Published October 2, 2017
Spanish police drag a man outside a polling station where Catalonia's president was supposed to vote in the region's October 1, 2017 independence referendum.—AFP
Spanish police drag a man outside a polling station where Catalonia's president was supposed to vote in the region's October 1, 2017 independence referendum.—AFP

Several left-wing Spanish politicians on Sunday demanded Prime Minister Mariano Rajoy's resignation after police used force to block voting in a banned independence referendum in Catalonia, injuring dozens of people.

Barcelona mayor Ada Colau said Rajoy, the leader of the ruling conservative Popular Party (PP), "had crossed all red lines".

"He is a coward who does not live up to his state responsibilities... as a result he must resign," she told reporters.

Colau demanded that police stop their crackdown against the referendum, which Spain's central government and the courts have deemed illegal.

At least 92 people were confirmed injured out of a total of 844 who needed medical attention as a result of clashes between police and protesters over the vote, Catalan authorities said.

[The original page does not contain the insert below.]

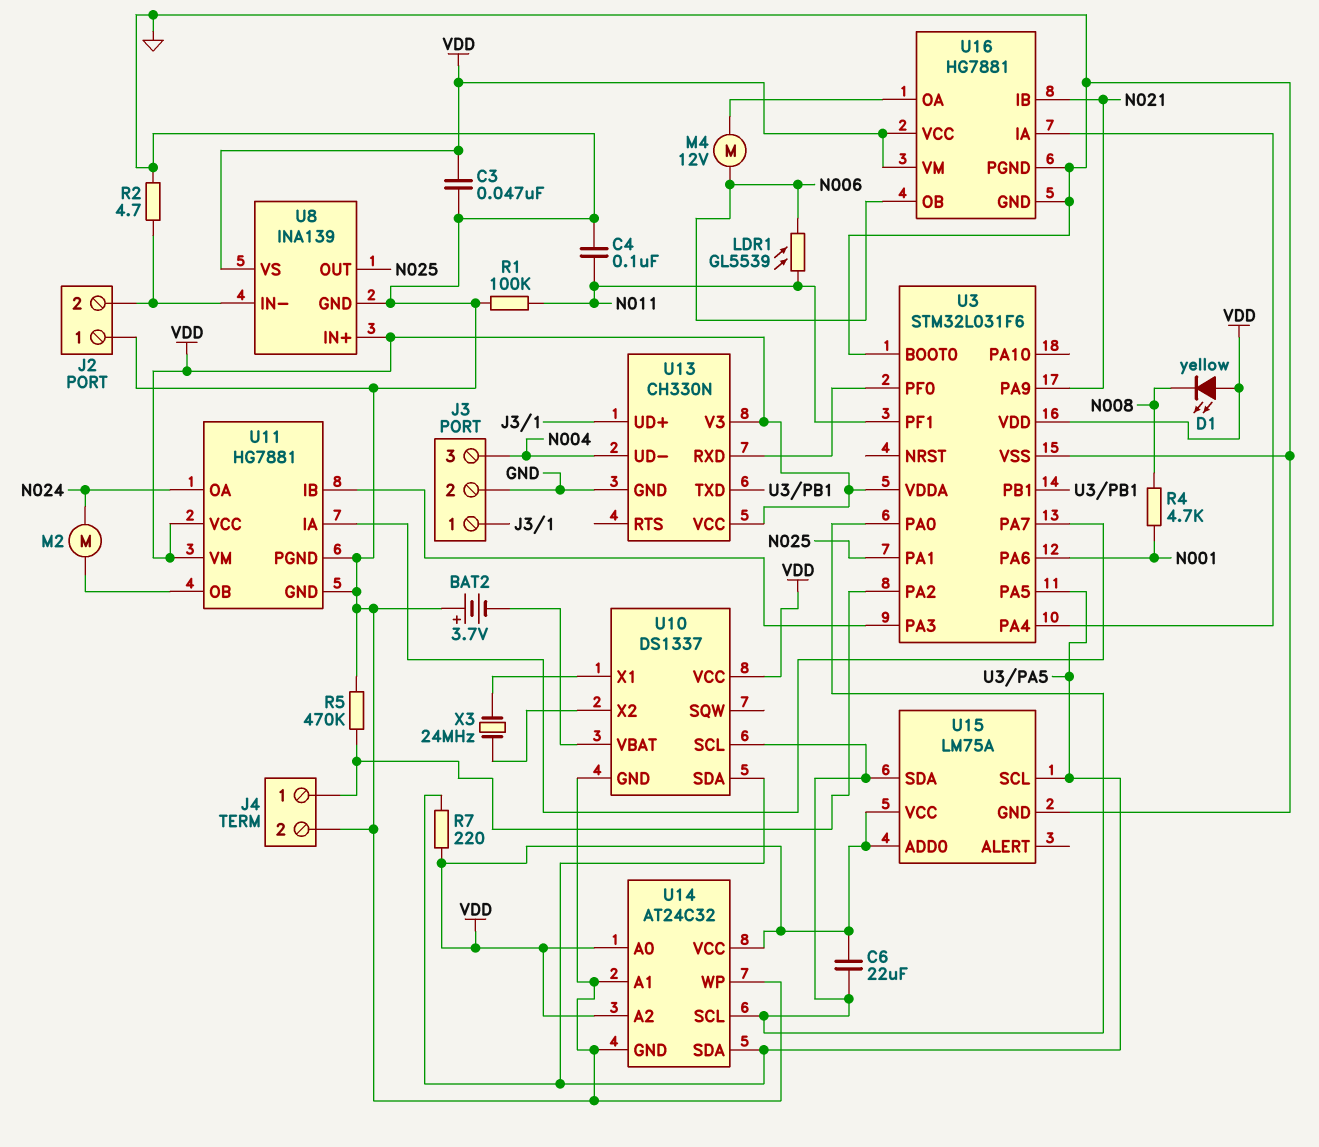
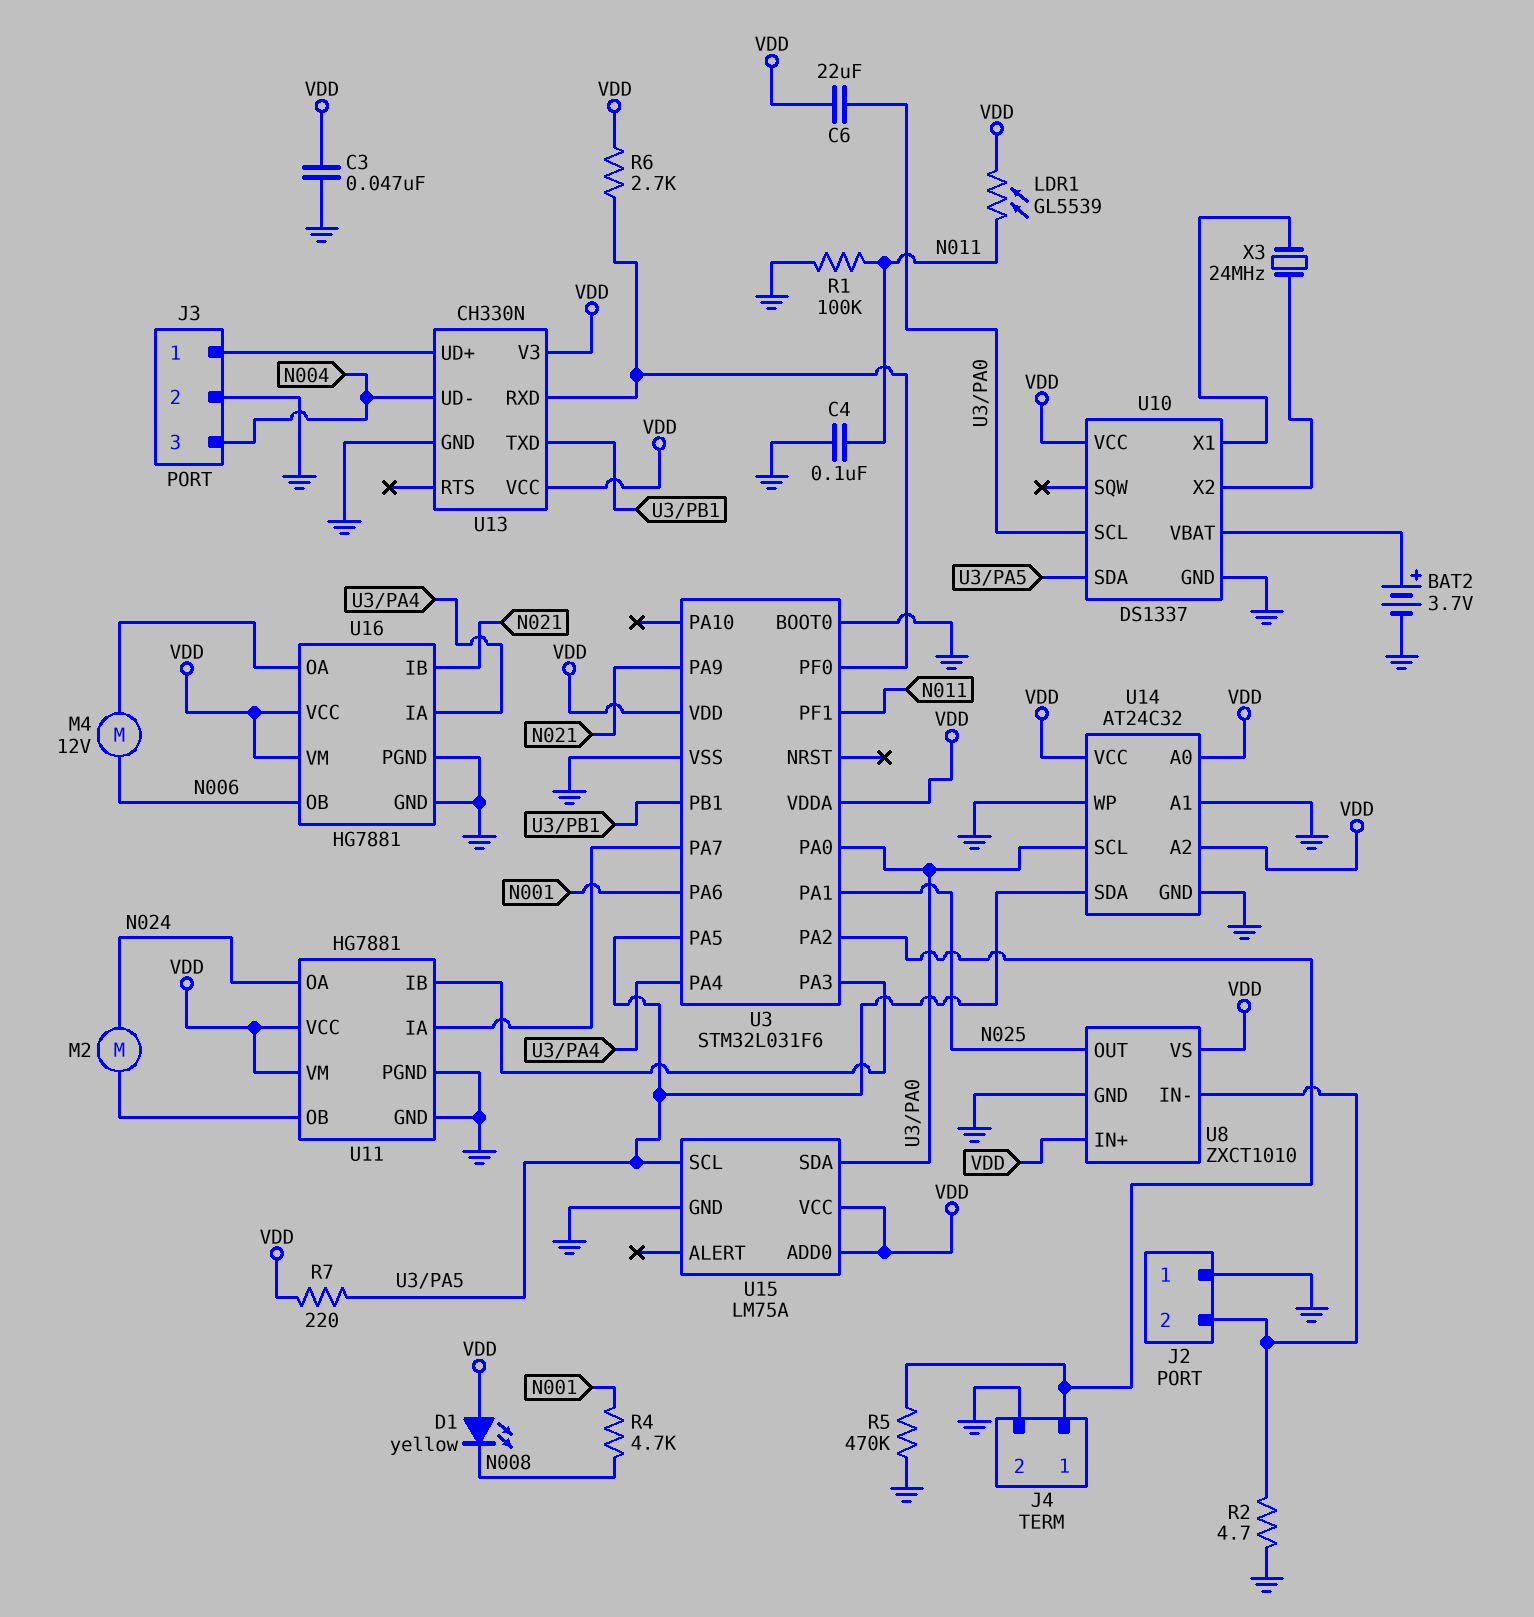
BAT2: 3.7V (plus GND, minus U10/VBAT) -> 3.7V (plus U10/VBAT, minus GND)
LDR1: GL5539 (N006, N011) -> GL5539 (N011, VDD)
R6: none -> 2.7k (U3/PF0, VDD)
U8: INA139 -> ZXCT1010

Two of the injured were in serious condition, a spokeswoman for the Catalan government's health department said.

Spain's interior ministry said 12 police officers had been injured in the clashes.

Police have baton-charged and fired rubber bullets to disperse crowds protecting polling stations in Barcelona and other towns and cities.

Videos posted on social media show police dragging voters from polling stations by their hair, throwing people down stairs and attacking Catalan firefighters who were protecting polling stations.

"To open a new scenario of dialogue and coexistence, it is necessary to send the PP and Ciudadanos to the opposition," Pablo Iglesias, the leader of far-left party Podemos, said on Twitter in reference to the PP's allies in parliament.

"If something breaks Spain it will be because the PP and those who support it in parliament continue to destroy democracy," he added in messages accompanied by pictures of injured protesters, some of them bleeding.

Pablo Echenique, a leading member of Podemos, wrote on Facebook that the PP's policies in Catalonia, could "fracture a society and destroy a country".

"You have to remove the tumour before it kills the patient," he added.

PP spokesman Fernando Martinez-Maillo defended the government, saying that "the only ones responsible for what is happening in Catalonia today is (Catalan president Carles) Puigdemont, the government of Catalonia and its partners."